Rehabilitierung der Opfer der NS-Militärjustiz
Die Rehabilitierung der Opfer der NS-Militärjustiz ist vor allem in der BRD und Österreich fast untrennbar mit Ludwig Baumann verbunden. Ohne sein jahrzehntelanges persönliches Engagement wäre die pauschale Aufhebung der NS-Urteile gegen Wehrmachtsdeserteure, Kriegsdienstverweigerer oder so genannten Kriegsverräter bis heute kaum möglich gewesen.
Gemeinsam mit knapp 40 anderen Opfern der NS-Militärgerichte gründete Ludwig Baumann 1990 die „Bundesvereinigung Opfer der NS-Militärjustiz“ und wirkt seitdem fast lückenlos ehrenamtlich als deren Vorsitzender. Schnell entwickelte sich der Verein zu einer renommierten Interessenvertretung der Wehrmachtsdeserteure und anderer NS-Opfer. Ludwig Baumann gelang es, namhafte Wissenschaftler wie Prof. Messerschmidt und Prof. Wette für die Mitarbeit im wissenschaftlichen Beirat der Bundesvereinigung zu gewinnen.
Immer wieder leisteten Bundestagsabgeordnete (besonders der CDU) und ranghohe Mitglieder der Bundeswehr Widerstand gegen die Rehabilitierung und Entschädigung der Wehrmachtsdeserteure. Dank des beharrlichen Engagements besonders Ludwig Baumanns blieben aber dennoch die Erfolge nicht aus. 1995 bezeichnete der Bundestag den 2. Weltkrieg erstmals als „ein vom nationalsozialistischen Deutschland verschuldetes Verbrechen“. 1998 rehabilitierte der Bundestag die Kriegsdienstverweigerer und Wehrkraftzersetzer der Wehrmacht, verweigerte aber nach heftigen Diskussionen in den Ausschüssen den restlichen Opfern der NS-Militärjustiz die pauschale Aufhebung der gegen sie verhängten Urteile. Nach dem Regierungswechsel von Schwarz-Gelb zu Rot-Grün beteiligte sich die BRD am Angriffskrieg gegen Jugoslawien. Die im Koalitionsvertrag vereinbarte und vor der Wahl versprochene Rehabilitierung der Wehrmachtsdeserteure wurde auf Eis gelegt. Erst als auf Initiative Ludwig Baumanns die PDS-Fraktion den vor der Wahl im Bundestag gescheiterten Gesetzentwurf der SPD zur Rehabilitierung der Wehrmachtsdeserteure wortgleich erneut einbrachte, wurden die Urteile der Nazijustiz gegen Wehrmachtsdeserteure pauschal aufgehoben. Erst 2009 erfolgte die Rehabilitierung der wegen Kriegsverrates Verurteilten, gegen die sich Bundeskanzler Gerhard Schröder 2002 gesperrt hatte. Schröders Bedenken wurden insbesondere durch die Forschungen Prof. Wolfram Wettes zu den Handlungen der Kriegsverräter widerlegt.

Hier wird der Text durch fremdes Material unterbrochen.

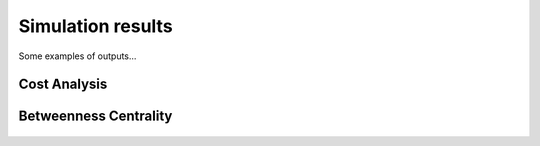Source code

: Simulation results
=============================
Some examples of outputs...

Cost Analysis
---------------------------
.. figure:: figures/Cost.png
   :scale: 100 %
   :alt: Logo

Betweenness Centrality
---------------------------
.. figure:: figures/NBC.png
   :scale: 100 %
   :alt: Logo


   >>> pressure.to_excel('pressure.xlsx')
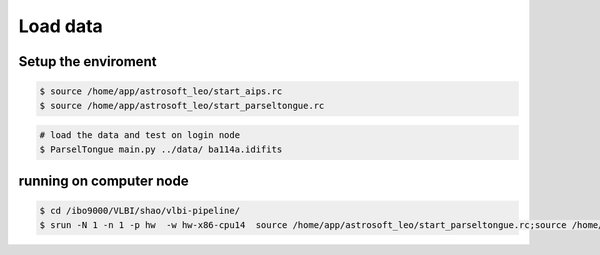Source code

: Load data
###################


Setup the enviroment
=========================

.. code-block:: bash

    $ source /home/app/astrosoft_leo/start_aips.rc
    $ source /home/app/astrosoft_leo/start_parseltongue.rc

.. code-block:: bash

    # load the data and test on login node
    $ ParselTongue main.py ../data/ ba114a.idifits


running on computer node
================================


.. code-block:: bash

    $ cd /ibo9000/VLBI/shao/vlbi-pipeline/
    $ srun -N 1 -n 1 -p hw  -w hw-x86-cpu14  source /home/app/astrosoft_leo/start_parseltongue.rc;source /home/app/astrosoft_leo/start_parseltongue.rc;  ParselTongue main.py ../data/ ba114a.idifits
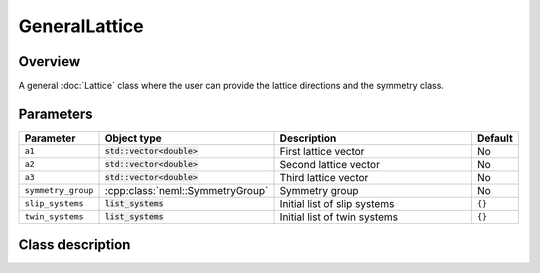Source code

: GeneralLattice
==============

Overview
--------

A general :doc:`Lattice` class where the user can provide the lattice
directions and the symmetry class.

Parameters
----------

.. csv-table::
   :header: "Parameter", "Object type", "Description", "Default"
   :widths: 12, 30, 50, 8

   ``a1``, :code:`std::vector<double>`, First lattice vector, No
   ``a2``, :code:`std::vector<double>`, Second lattice vector, No
   ``a3``, :code:`std::vector<double>`, Third lattice vector, No
   ``symmetry_group``, :cpp:class:`neml::SymmetryGroup`, Symmetry group, No
   ``slip_systems``, :code:`list_systems`, Initial list of slip systems, ``{}``
   ``twin_systems``, :code:`list_systems`, Initial list of twin systems, ``{}``

Class description
-----------------

.. doxygenclass:: neml::GeneralLattice
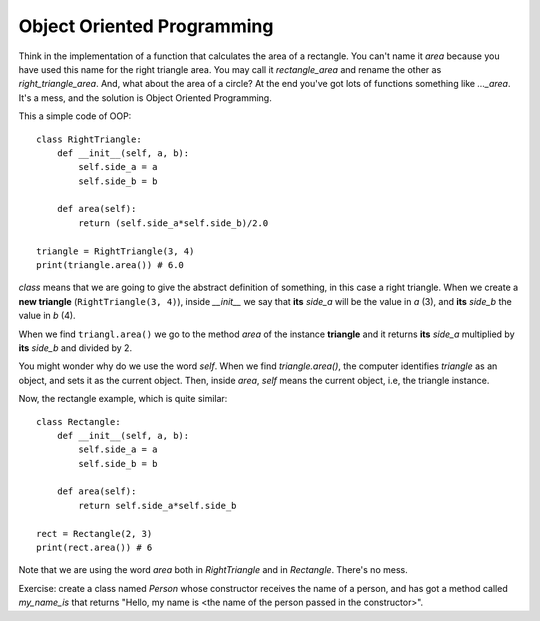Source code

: Object Oriented Programming
---------------------------

Think in the implementation of a function that calculates the area of a rectangle. You can't name it *area* because you have used this name for the right triangle area. You may call it *rectangle_area* and rename the other as *right_triangle_area*. And, what about the area of a circle? At the end you've got lots of functions something like *..._area*. It's a mess, and the solution is Object Oriented Programming.

This a simple code of OOP::

    class RightTriangle:
        def __init__(self, a, b):
            self.side_a = a
            self.side_b = b

        def area(self):
            return (self.side_a*self.side_b)/2.0

    triangle = RightTriangle(3, 4)
    print(triangle.area()) # 6.0

*class* means that we are going to give the abstract definition of something, in this case a right triangle. When we create a **new triangle** (``RightTriangle(3, 4)``), inside *__init__* we say that **its** *side_a* will be the value in *a* (3), and **its** *side_b* the value in *b* (4).

When we find ``triangl.area()`` we go to the method *area* of the instance **triangle** and it returns **its** *side_a* multiplied by **its** *side_b* and divided by 2.

You might wonder why do we use the word *self*. When we find *triangle.area()*, the computer identifies *triangle* as an object, and sets it as the current object. Then, inside *area*, *self* means the current object, i.e, the triangle instance.

Now, the rectangle example, which is quite similar::

    class Rectangle:
        def __init__(self, a, b):
            self.side_a = a
            self.side_b = b

        def area(self):
            return self.side_a*self.side_b

    rect = Rectangle(2, 3)
    print(rect.area()) # 6

Note that we are using the word *area* both in *RightTriangle* and in *Rectangle*. There's no mess.

Exercise: create a class named *Person* whose constructor receives the name of a person, and has got a method called *my_name_is* that returns "Hello, my name is <the name of the person passed in the constructor>".
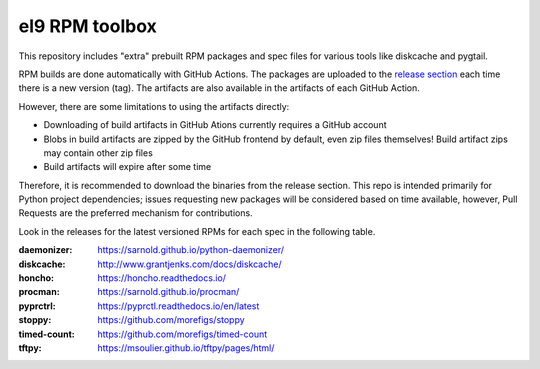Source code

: el9 RPM toolbox
===============

This repository includes "extra" prebuilt RPM packages and spec files for
various tools like diskcache and pygtail.

RPM builds are done automatically with GitHub Actions. The packages are
uploaded to the `release section`_ each time there is a new version (tag).
The artifacts are also available in the artifacts of each GitHub Action.

.. _release section: https://github.com/VCTLabs/el9-rpm-toolbox/releases

However, there are some limitations to using the artifacts directly:

* Downloading of build artifacts in GitHub Ations currently requires a
  GitHub account
* Blobs in build artifacts are zipped by the GitHub frontend by default,
  even zip files themselves! Build artifact zips may contain other zip
  files
* Build artifacts will expire after some time

Therefore, it is recommended to download the binaries from the release
section. This repo is intended primarily for Python project dependencies;
issues requesting new packages will be considered based on time available,
however, Pull Requests are the preferred mechanism for contributions.

Look in the releases for the latest versioned RPMs for each spec in the
following table.

:daemonizer: https://sarnold.github.io/python-daemonizer/
:diskcache: http://www.grantjenks.com/docs/diskcache/
:honcho: https://honcho.readthedocs.io/
:procman: https://sarnold.github.io/procman/
:pyprctrl: https://pyprctl.readthedocs.io/en/latest
:stoppy: https://github.com/morefigs/stoppy
:timed-count: https://github.com/morefigs/timed-count
:tftpy: https://msoulier.github.io/tftpy/pages/html/
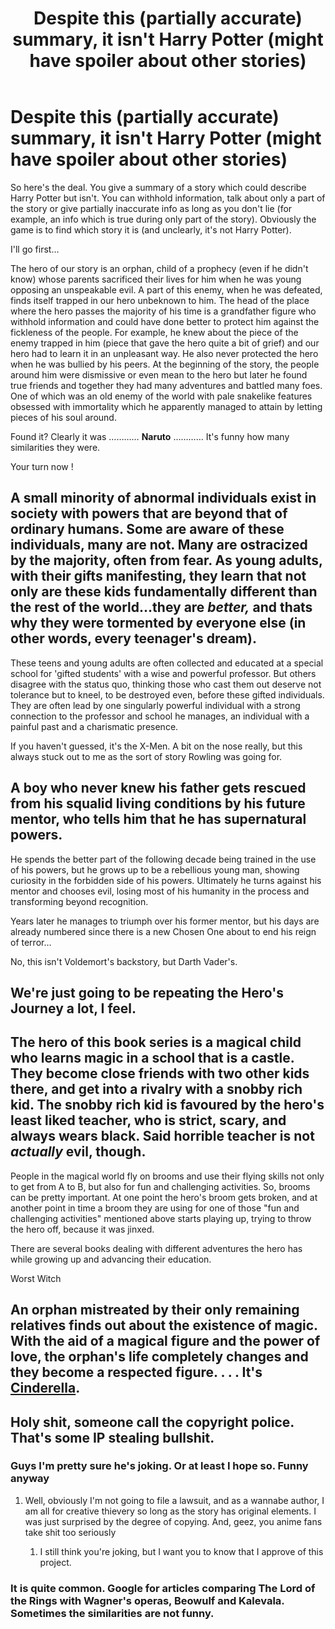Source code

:#+TITLE: Despite this (partially accurate) summary, it isn't Harry Potter (might have spoiler about other stories)

* Despite this (partially accurate) summary, it isn't Harry Potter (might have spoiler about other stories)
:PROPERTIES:
:Author: MoleOfWar
:Score: 18
:DateUnix: 1563911510.0
:DateShort: 2019-Jul-24
:FlairText: Misc
:END:
So here's the deal. You give a summary of a story which could describe Harry Potter but isn't. You can withhold information, talk about only a part of the story or give partially inaccurate info as long as you don't lie (for example, an info which is true during only part of the story). Obviously the game is to find which story it is (and unclearly, it's not Harry Potter).

I'll go first...

The hero of our story is an orphan, child of a prophecy (even if he didn't know) whose parents sacrificed their lives for him when he was young opposing an unspeakable evil. A part of this enemy, when he was defeated, finds itself trapped in our hero unbeknown to him. The head of the place where the hero passes the majority of his time is a grandfather figure who withhold information and could have done better to protect him against the fickleness of the people. For example, he knew about the piece of the enemy trapped in him (piece that gave the hero quite a bit of grief) and our hero had to learn it in an unpleasant way. He also never protected the hero when he was bullied by his peers. At the beginning of the story, the people around him were dismissive or even mean to the hero but later he found true friends and together they had many adventures and battled many foes. One of which was an old enemy of the world with pale snakelike features obsessed with immortality which he apparently managed to attain by letting pieces of his soul around.

Found it? Clearly it was ............ *Naruto* ............ It's funny how many similarities they were.

Your turn now !


** A small minority of abnormal individuals exist in society with powers that are beyond that of ordinary humans. Some are aware of these individuals, many are not. Many are ostracized by the majority, often from fear. As young adults, with their gifts manifesting, they learn that not only are these kids fundamentally different than the rest of the world...they are /better,/ and thats why they were tormented by everyone else (in other words, every teenager's dream).

These teens and young adults are often collected and educated at a special school for 'gifted students' with a wise and powerful professor. But others disagree with the status quo, thinking those who cast them out deserve not tolerance but to kneel, to be destroyed even, before these gifted individuals. They are often lead by one singularly powerful individual with a strong connection to the professor and school he manages, an individual with a painful past and a charismatic presence.

If you haven't guessed, it's the X-Men. A bit on the nose really, but this always stuck out to me as the sort of story Rowling was going for.
:PROPERTIES:
:Author: XeshTrill
:Score: 11
:DateUnix: 1563912450.0
:DateShort: 2019-Jul-24
:END:


** A boy who never knew his father gets rescued from his squalid living conditions by his future mentor, who tells him that he has supernatural powers.

He spends the better part of the following decade being trained in the use of his powers, but he grows up to be a rebellious young man, showing curiosity in the forbidden side of his powers. Ultimately he turns against his mentor and chooses evil, losing most of his humanity in the process and transforming beyond recognition.

Years later he manages to triumph over his former mentor, but his days are already numbered since there is a new Chosen One about to end his reign of terror...

No, this isn't Voldemort's backstory, but Darth Vader's.
:PROPERTIES:
:Score: 18
:DateUnix: 1563912591.0
:DateShort: 2019-Jul-24
:END:


** We're just going to be repeating the Hero's Journey a lot, I feel.
:PROPERTIES:
:Author: Achille-Talon
:Score: 21
:DateUnix: 1563911894.0
:DateShort: 2019-Jul-24
:END:


** The hero of this book series is a magical child who learns magic in a school that is a castle. They become close friends with two other kids there, and get into a rivalry with a snobby rich kid. The snobby rich kid is favoured by the hero's least liked teacher, who is strict, scary, and always wears black. Said horrible teacher is not /actually/ evil, though.

People in the magical world fly on brooms and use their flying skills not only to get from A to B, but also for fun and challenging activities. So, brooms can be pretty important. At one point the hero's broom gets broken, and at another point in time a broom they are using for one of those "fun and challenging activities" mentioned above starts playing up, trying to throw the hero off, because it was jinxed.

There are several books dealing with different adventures the hero has while growing up and advancing their education.

Worst Witch
:PROPERTIES:
:Author: a_sack_of_hamsters
:Score: 5
:DateUnix: 1564006692.0
:DateShort: 2019-Jul-25
:END:


** An orphan mistreated by their only remaining relatives finds out about the existence of magic. With the aid of a magical figure and the power of love, the orphan's life completely changes and they become a respected figure. . . . It's [[#spoiler][Cinderella]].
:PROPERTIES:
:Author: Termsndconditions
:Score: 6
:DateUnix: 1563982238.0
:DateShort: 2019-Jul-24
:END:


** Holy shit, someone call the copyright police. That's some IP stealing bullshit.
:PROPERTIES:
:Author: JaimeJabs
:Score: -3
:DateUnix: 1563912176.0
:DateShort: 2019-Jul-24
:END:

*** Guys I'm pretty sure he's joking. Or at least I hope so. Funny anyway
:PROPERTIES:
:Author: MoleOfWar
:Score: 11
:DateUnix: 1563914983.0
:DateShort: 2019-Jul-24
:END:

**** Well, obviously I'm not going to file a lawsuit, and as a wannabe author, I am all for creative thievery so long as the story has original elements. I was just surprised by the degree of copying. And, geez, you anime fans take shit too seriously
:PROPERTIES:
:Author: JaimeJabs
:Score: -1
:DateUnix: 1563916421.0
:DateShort: 2019-Jul-24
:END:

***** I still think you're joking, but I want you to know that I approve of this project.
:PROPERTIES:
:Author: hyphenomicon
:Score: 2
:DateUnix: 1563934893.0
:DateShort: 2019-Jul-24
:END:


*** It is quite common. Google for articles comparing The Lord of the Rings with Wagner's operas, Beowulf and Kalevala. Sometimes the similarities are not funny.
:PROPERTIES:
:Author: ceplma
:Score: 7
:DateUnix: 1563918413.0
:DateShort: 2019-Jul-24
:END:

Die Auseinandersetzung um die Rehabilitierung der Wehrmachtsdeserteure strahlte auch auf Österreich aus. Dort hob der Nationalrat im Oktober 2009 die Urteile der NS-Militärjustiz pauschal auf.
Während dieser gesamten 20 Jahre währenden Diskussion entwickelte Ludwig Baumann sich durch seinen Humor, seine gewinnende warmherzige Art und seine außergewöhnliche Begabung für die Öffentlichkeitsarbeit zum Gesicht und zur Stimme der Wehrmachtsdeserteure in der Bundesrepublik. Ständig war er mit seiner ganz persönlichen Lebensgeschichte und klaren politischen Forderungen in Gedenkstätten, auf Demonstrationen oder in den regionalen, bundesweiten und internationalen Medien vertreten. Ihm ging es in erster Linie um die gesellschaftliche Rehabilitierung der Wehrmachtsdeserteure. Wie Umfragen belegen, hinkte der Bundestag bei der Rehabilitierung dem Bewusstseinswandel in der Bevölkerung ein Jahrzehnt hinterher.